Frehner Sebastian · Nationalrat · 2016-03-17
Frehner Sebastian · Nationalrat · Basel-Stadt · Fraktion der Schweizerischen Volkspartei · 2016-03-17
Wortprotokoll
Es geht hier um eine Standesinitiative, die der Kanton Tessin im Januar 2014 eingereicht hat. Diese Standesinitiative fordert im Wesentlichen, dass die Prämien in der sozialen Krankenversicherung die Zahlungsfähigkeit der Versicherer, den Schutz der Versicherten vor Missbräuchen sowie die Prämiengerechtigkeit zwischen den Kantonen gewährleisten. Zudem soll vorgesehen werden, dass das BAG die Prämien nicht genehmigt, wenn die konkreten Anforderungen nicht erfüllt sind.

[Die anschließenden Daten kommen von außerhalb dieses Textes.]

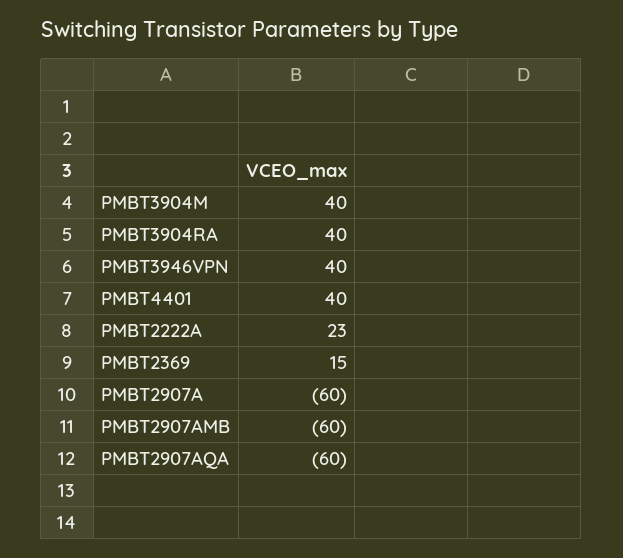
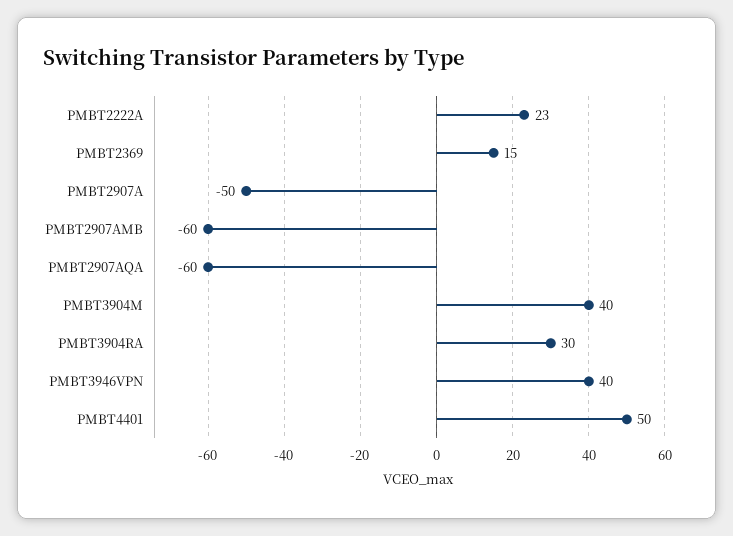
  {
    "PMBT3904M": 40,
-   "PMBT3904RA": 40,
+   "PMBT3904RA": 30,
    "PMBT3946VPN": 40,
-   "PMBT4401": 40,
+   "PMBT4401": 50,
    "PMBT2222A": 23,
    "PMBT2369": 15,
-   "PMBT2907A": -60,
+   "PMBT2907A": -50,
    "PMBT2907AMB": -60,
    "PMBT2907AQA": -60
  }

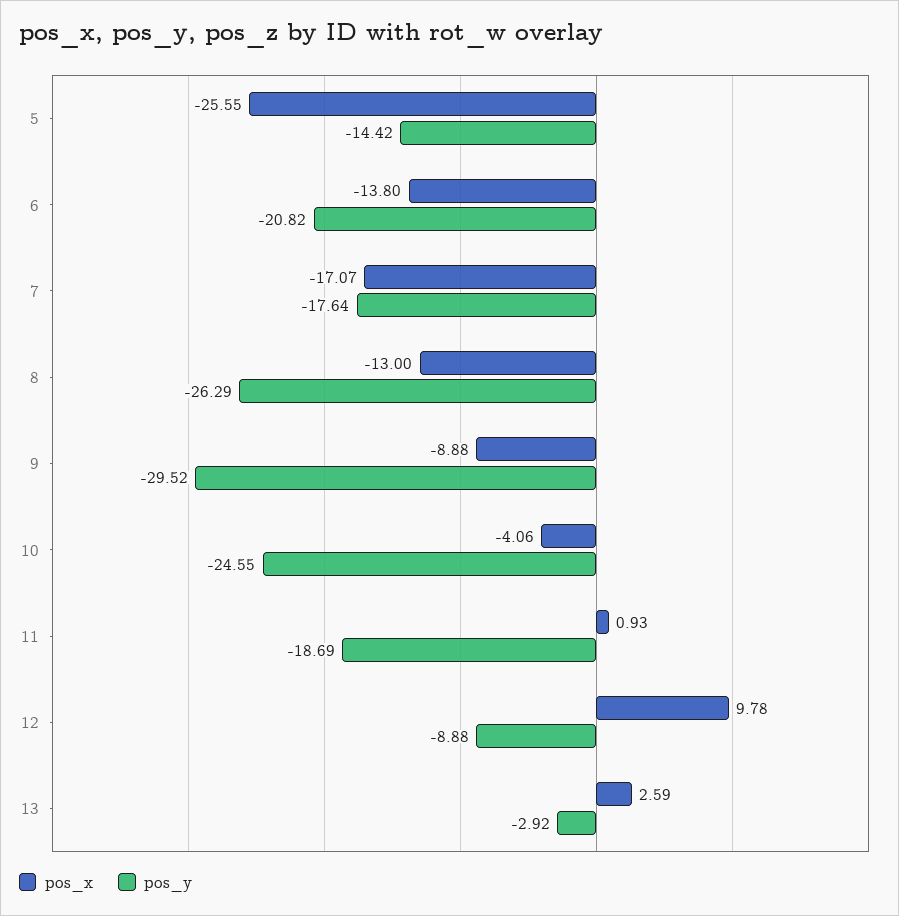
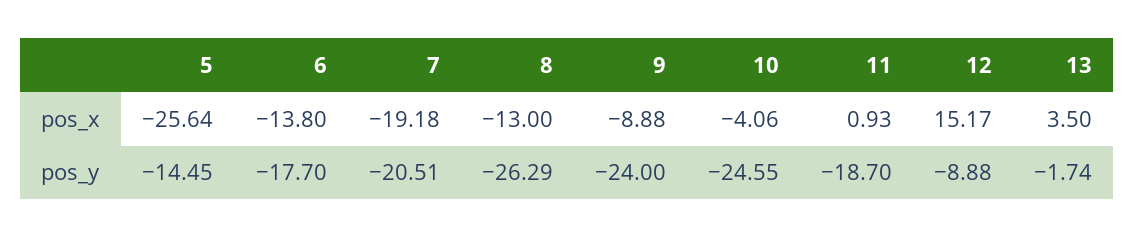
  {
    "pos_x": {
-     "5": -25.55,
+     "5": -25.64,
      "6": -13.8,
-     "7": -17.07,
+     "7": -19.18,
      "8": -13,
      "9": -8.88,
      "10": -4.06,
      "11": 0.93,
-     "12": 9.78,
+     "12": 15.17,
-     "13": 2.59
+     "13": 3.5
    },
    "pos_y": {
-     "5": -14.42,
+     "5": -14.45,
-     "6": -20.82,
+     "6": -17.7,
-     "7": -17.64,
+     "7": -20.51,
      "8": -26.29,
-     "9": -29.52,
+     "9": -24,
      "10": -24.55,
-     "11": -18.69,
+     "11": -18.7,
      "12": -8.88,
-     "13": -2.92
+     "13": -1.74
    }
  }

Alle diese Voraussetzungen sind durch das neue Krankenversicherungsaufsichtsgesetz bereits garantiert. Prämien dürfen demnach nicht genehmigt werden, wenn die gesetzlichen Bestimmungen nicht eingehalten werden. Die Kosten innerhalb eines Kantons müssen gedeckt sein, die Prämien dürfen nicht übermässig hoch über den Kosten liegen und auch nicht zu zu hohen Reserven führen. Der Aufsichtsbehörde obliegt es, bei Nichteinhaltung der gesetzlichen Vorschriften die notwendigen Massnahmen zu ergreifen.
Die Initiative fordert zudem, dass der Bund jedes Jahr für jeden Kanton und für den Bund die Betriebsrechnung der obligatorischen Krankenpflegeversicherung und für jeden Kanton die Entwicklung des Betriebsergebnisses pro Kopf publiziert. Dies ist aber gar nicht möglich. Krankenversicherer sind nationale Unternehmen und kennen nur eine Bilanz und eine Erfolgsrechnung für die ganze Unternehmung und nicht eine pro Kanton. Die Forderung ist also gar nicht erfüllbar.
Ihre Kommission hat deshalb mit 13 zu 5 Stimmen bei 2 Enthaltungen beschlossen, der Standesinitiative keine Folge zu geben. Der Ständerat hat der Initiative bereits im März 2015 keine Folge gegeben. Ich bitte Sie, Ihrem Schwesterrat zu folgen.